= How to complete this task =
What you should output is the data below, unchanged in every character.

= Dataset section =

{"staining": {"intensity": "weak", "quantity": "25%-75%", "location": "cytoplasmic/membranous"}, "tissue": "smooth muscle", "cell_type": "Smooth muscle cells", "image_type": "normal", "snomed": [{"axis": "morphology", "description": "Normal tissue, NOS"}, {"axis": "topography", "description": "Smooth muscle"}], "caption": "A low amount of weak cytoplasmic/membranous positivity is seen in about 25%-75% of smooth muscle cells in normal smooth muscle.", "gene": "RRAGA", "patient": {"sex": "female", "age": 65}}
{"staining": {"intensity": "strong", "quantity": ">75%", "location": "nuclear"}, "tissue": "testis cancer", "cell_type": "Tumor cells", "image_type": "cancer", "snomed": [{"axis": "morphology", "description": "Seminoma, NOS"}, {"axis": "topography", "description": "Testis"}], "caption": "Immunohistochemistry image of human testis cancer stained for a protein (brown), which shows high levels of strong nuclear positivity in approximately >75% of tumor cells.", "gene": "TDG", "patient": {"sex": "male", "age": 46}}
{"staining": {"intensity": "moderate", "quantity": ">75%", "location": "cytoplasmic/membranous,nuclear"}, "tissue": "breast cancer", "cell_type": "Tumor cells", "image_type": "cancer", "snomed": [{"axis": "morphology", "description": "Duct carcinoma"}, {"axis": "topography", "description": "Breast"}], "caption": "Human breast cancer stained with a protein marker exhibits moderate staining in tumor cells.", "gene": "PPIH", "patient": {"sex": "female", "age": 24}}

= Exercise solution =
{"staining": {"intensity": "weak", "quantity": "25%-75%", "location": "cytoplasmic/membranous"}, "tissue": "smooth muscle", "cell_type": "Smooth muscle cells", "image_type": "normal", "snomed": [{"axis": "morphology", "description": "Normal tissue, NOS"}, {"axis": "topography", "description": "Smooth muscle"}], "caption": "A low amount of weak cytoplasmic/membranous positivity is seen in about 25%-75% of smooth muscle cells in normal smooth muscle.", "gene": "RRAGA", "patient": {"sex": "female", "age": 65}}
{"staining": {"intensity": "strong", "quantity": ">75%", "location": "nuclear"}, "tissue": "testis cancer", "cell_type": "Tumor cells", "image_type": "cancer", "snomed": [{"axis": "morphology", "description": "Seminoma, NOS"}, {"axis": "topography", "description": "Testis"}], "caption": "Immunohistochemistry image of human testis cancer stained for a protein (brown), which shows high levels of strong nuclear positivity in approximately >75% of tumor cells.", "gene": "TDG", "patient": {"sex": "male", "age": 46}}
{"staining": {"intensity": "moderate", "quantity": ">75%", "location": "cytoplasmic/membranous,nuclear"}, "tissue": "breast cancer", "cell_type": "Tumor cells", "image_type": "cancer", "snomed": [{"axis": "morphology", "description": "Duct carcinoma"}, {"axis": "topography", "description": "Breast"}], "caption": "Human breast cancer stained with a protein marker exhibits moderate staining in tumor cells.", "gene": "PPIH", "patient": {"sex": "female", "age": 24}}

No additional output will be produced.